Kasus gagal bayar PT Asuransi Jiwasraya (Persero) disebut menjadi refleksi untuk mereformasi industri keuangan nasional. Manajemen risiko di industri ini harus dijalankan secara optimal.
Direktur Kepatuhan dan SDM Jiwasraya, R. Nahelan Prabantarikso menyampaikan, bahwa sebelumnya Jiwasraya tidak menjalankan manajemen risiko dengan optimal berkaitan dengan unit-unit di perusahaan dengan menjalankan investasi yang tidak prudent. Alhasil, Jiwasraya dinyatakan gagal bayar pada Oktober 2018.
"Kami temukan banyak unit yang manajemen risikonya tidak optimal, misalnya dalam menjalankan investasi tidak prudent.
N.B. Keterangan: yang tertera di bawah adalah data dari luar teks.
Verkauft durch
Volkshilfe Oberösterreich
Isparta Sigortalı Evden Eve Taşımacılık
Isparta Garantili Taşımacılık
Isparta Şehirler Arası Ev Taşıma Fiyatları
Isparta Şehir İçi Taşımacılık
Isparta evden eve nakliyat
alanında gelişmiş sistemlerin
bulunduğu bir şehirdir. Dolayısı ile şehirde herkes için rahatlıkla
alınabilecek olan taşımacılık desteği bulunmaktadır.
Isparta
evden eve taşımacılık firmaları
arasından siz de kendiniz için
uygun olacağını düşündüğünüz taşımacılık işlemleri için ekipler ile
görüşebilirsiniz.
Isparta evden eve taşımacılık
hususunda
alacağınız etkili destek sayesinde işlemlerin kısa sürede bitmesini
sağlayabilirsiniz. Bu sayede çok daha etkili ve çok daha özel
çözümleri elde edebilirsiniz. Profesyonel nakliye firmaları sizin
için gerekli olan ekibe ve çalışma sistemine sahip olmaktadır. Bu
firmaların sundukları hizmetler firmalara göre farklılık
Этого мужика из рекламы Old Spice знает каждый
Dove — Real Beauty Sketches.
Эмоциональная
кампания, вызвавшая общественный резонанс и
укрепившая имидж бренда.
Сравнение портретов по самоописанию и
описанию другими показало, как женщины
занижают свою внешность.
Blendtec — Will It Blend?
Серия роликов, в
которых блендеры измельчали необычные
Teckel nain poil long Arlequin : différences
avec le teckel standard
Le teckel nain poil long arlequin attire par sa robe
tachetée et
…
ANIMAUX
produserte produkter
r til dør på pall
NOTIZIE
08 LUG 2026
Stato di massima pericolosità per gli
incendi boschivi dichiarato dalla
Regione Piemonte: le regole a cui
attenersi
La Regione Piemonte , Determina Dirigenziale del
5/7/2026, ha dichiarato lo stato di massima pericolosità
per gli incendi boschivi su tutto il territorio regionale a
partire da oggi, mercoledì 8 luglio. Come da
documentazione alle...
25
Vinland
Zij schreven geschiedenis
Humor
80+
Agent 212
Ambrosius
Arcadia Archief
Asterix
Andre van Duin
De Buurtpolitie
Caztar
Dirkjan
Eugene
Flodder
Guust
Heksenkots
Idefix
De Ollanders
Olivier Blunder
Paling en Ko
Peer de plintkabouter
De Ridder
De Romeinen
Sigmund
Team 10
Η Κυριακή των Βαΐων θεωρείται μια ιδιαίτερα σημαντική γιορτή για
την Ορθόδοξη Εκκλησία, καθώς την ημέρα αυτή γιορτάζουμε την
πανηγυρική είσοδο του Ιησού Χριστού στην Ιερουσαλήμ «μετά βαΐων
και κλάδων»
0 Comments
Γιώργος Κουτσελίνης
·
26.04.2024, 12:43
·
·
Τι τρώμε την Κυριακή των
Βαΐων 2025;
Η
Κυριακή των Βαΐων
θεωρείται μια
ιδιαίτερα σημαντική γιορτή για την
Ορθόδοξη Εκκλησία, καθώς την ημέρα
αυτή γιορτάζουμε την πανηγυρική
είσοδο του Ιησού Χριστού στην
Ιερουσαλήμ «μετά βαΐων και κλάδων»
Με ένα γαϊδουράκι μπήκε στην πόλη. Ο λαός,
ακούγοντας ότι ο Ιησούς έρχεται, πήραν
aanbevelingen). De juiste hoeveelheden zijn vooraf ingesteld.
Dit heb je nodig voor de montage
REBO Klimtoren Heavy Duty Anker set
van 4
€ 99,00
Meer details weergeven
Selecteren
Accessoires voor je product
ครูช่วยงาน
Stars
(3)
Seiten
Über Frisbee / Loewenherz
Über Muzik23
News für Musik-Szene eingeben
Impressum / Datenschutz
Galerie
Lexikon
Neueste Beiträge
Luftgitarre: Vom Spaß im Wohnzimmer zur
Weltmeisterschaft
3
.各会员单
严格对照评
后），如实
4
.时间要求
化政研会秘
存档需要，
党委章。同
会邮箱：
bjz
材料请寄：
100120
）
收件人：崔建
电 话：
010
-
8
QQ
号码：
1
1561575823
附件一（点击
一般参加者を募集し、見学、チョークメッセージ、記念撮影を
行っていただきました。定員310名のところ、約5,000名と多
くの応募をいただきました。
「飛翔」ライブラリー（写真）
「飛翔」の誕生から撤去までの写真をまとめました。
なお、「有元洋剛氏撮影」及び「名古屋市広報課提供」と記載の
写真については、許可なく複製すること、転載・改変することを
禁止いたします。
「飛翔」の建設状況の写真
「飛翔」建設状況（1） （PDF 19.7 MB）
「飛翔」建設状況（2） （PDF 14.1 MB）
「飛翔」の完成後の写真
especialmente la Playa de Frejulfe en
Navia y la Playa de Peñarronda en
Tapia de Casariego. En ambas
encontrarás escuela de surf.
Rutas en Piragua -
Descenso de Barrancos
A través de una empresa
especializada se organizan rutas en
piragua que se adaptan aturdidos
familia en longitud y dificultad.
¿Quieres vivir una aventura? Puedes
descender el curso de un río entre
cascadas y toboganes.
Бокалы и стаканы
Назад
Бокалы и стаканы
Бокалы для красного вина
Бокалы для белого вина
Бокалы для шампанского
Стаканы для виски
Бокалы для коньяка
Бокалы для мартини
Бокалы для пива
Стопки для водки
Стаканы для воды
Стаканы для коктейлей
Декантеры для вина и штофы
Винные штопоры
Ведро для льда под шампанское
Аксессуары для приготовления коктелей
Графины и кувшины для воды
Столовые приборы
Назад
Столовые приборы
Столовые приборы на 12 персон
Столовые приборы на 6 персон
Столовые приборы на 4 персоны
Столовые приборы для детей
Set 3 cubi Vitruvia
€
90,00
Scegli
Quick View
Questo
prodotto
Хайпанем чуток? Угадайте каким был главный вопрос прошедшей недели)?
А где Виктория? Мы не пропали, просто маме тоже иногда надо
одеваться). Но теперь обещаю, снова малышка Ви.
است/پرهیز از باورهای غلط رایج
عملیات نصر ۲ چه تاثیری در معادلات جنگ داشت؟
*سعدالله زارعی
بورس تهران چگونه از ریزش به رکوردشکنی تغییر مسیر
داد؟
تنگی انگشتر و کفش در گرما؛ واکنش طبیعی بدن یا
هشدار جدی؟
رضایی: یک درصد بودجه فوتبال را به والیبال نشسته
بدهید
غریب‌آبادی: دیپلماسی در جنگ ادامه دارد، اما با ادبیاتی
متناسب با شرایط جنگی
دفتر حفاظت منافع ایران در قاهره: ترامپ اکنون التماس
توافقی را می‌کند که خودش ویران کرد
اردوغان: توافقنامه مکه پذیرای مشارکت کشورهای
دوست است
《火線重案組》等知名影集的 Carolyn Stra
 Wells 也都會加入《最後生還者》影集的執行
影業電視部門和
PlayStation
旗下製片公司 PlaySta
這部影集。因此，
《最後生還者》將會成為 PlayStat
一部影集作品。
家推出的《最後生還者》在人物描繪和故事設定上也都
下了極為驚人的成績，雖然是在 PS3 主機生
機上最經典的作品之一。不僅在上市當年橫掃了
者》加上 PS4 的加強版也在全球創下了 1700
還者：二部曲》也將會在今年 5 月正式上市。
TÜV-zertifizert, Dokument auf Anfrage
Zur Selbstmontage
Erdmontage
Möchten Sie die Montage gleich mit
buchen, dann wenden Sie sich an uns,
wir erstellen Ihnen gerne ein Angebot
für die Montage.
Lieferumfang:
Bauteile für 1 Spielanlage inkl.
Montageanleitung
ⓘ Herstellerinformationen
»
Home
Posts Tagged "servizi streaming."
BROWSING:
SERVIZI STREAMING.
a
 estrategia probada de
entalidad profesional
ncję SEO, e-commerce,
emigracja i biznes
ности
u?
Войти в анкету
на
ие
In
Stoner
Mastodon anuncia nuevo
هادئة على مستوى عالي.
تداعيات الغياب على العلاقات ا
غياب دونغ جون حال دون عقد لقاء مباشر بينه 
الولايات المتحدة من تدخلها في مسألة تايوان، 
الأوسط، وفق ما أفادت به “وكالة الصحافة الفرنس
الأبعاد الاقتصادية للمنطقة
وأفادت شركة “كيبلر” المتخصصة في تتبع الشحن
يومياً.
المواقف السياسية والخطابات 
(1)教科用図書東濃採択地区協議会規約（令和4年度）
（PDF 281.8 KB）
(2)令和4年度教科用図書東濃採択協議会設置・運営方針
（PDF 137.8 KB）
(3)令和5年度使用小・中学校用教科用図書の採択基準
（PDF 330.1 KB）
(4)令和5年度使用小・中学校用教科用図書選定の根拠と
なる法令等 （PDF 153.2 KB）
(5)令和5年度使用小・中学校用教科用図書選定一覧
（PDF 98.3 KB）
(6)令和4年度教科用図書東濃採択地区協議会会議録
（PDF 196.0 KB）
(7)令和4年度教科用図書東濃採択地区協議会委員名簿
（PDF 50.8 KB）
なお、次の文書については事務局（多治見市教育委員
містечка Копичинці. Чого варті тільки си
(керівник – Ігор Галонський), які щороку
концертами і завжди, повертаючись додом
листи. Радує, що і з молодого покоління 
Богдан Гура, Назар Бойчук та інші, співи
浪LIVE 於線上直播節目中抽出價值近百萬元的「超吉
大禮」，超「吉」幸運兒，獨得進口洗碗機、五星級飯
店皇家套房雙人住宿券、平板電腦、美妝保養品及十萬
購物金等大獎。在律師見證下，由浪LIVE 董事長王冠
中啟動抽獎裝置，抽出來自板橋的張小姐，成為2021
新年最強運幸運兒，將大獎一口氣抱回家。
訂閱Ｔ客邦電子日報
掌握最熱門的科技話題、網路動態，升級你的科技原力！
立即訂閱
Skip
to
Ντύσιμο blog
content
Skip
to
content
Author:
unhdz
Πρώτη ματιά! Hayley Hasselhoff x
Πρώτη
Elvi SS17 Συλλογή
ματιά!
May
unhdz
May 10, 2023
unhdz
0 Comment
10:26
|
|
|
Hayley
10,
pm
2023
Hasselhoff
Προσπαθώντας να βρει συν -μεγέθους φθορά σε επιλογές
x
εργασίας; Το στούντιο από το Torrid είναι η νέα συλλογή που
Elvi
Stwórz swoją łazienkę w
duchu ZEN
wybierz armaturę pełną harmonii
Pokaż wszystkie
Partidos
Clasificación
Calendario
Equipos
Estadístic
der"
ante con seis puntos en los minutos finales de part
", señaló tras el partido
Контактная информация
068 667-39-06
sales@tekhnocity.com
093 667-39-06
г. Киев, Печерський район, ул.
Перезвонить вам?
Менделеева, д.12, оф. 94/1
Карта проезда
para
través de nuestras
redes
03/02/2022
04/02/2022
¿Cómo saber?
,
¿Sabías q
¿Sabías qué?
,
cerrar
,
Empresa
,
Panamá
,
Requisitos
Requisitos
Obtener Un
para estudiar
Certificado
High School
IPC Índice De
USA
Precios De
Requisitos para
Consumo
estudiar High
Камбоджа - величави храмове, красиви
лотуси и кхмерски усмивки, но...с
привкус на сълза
Oleh karena itu penting terdapat framework Governance Risk Compliance (GRC)," ujar Mahelan, Kamis (15/4/2021).
SCROLL TO CONTINUE WITH CONTENT
Mahelan menyebutkan, dengan menerapkan aspek GRC, permasalahan yang ada di Jiwasraya harus menjadi titik balik dalam reformasi di industri asuransi karena mampu menumbuhkan integrasi dan mencegah konflik kepentingan.
Adapun penguatan tata kelola juga menjadi sangat krusial untuk dapat menggenjot pertumbuhan industri dengan lebih optimal. "Dampak kasus gagal bayar mempengaruhi pertumbuhan penetrasi asuransi jiwa dan menyebabkan risiko reputasi, oleh karena itu reformasi menjadi penting," ujar Mahelan.
Sementara Otoritas Jasa Keuangan (OJK) telah melakukan analisa mendalam dari berbagai kasus pada industri keuangan, terutama dalam kasus Jiwasraya dan Asuransi Jiwa Bersama (AJB) Bumiputera 1912 yang mengalami gagal bayar.
Oleh karena itu, sebagai upaya mendorong penguatan industri asuransi, OJK akan menerapkan sistem pengawasan dengan menekankan pada kaidah manajemen risiko dan tata kelola perusahaan
"Pengembangan pengawasan dilakukan untuk bisa memprediksi risiko yang mungkin timbul, meski belum bisa tercermin dari data-data yang sementara ada," Kata Ketua Dewan Komisioner OJK Wimboh Santoso.
Dengan sistem pengawasan yang baru, OJK yakin akan lebih maksimal melindungi nasabah dari produk-produk beresiko tinggi yang kurang dipahami oleh nasabah.
Deputi Komisioner Pengawas Industri Keuangan Non Bank (IKNB) II Otoritas Jasa Keuangan (OJK), Moch Ihsanuddin mengakui, industri asuransi masih menghadapi sejumlah tantangan, dari mulai penetrasi dan densitas hingga kasus gagal bayar di sejumlah perusahaan.
Maka dari itu, OJK menyiapkan tiga fokus penganan di industri asuransi ini. Pertama, berkenaan dengan pendalamaan, root cause. Kedua, OJK akan menerapkan risk based supervision sesuai kondisi masing-masing perusahaan, didukung dengan pengembangan infrastruktur yang memadai.
Ketiga, OJK akan meminta komitmen pemegang saham atau manajemen perusahaan terkait untuk menyiapkan rencana penyehatan keuangan (RPK). Kegiatan penyehatan pun diawasi sesuai waktu penyelesaian yang disepakati perusahaan dengan otoritas.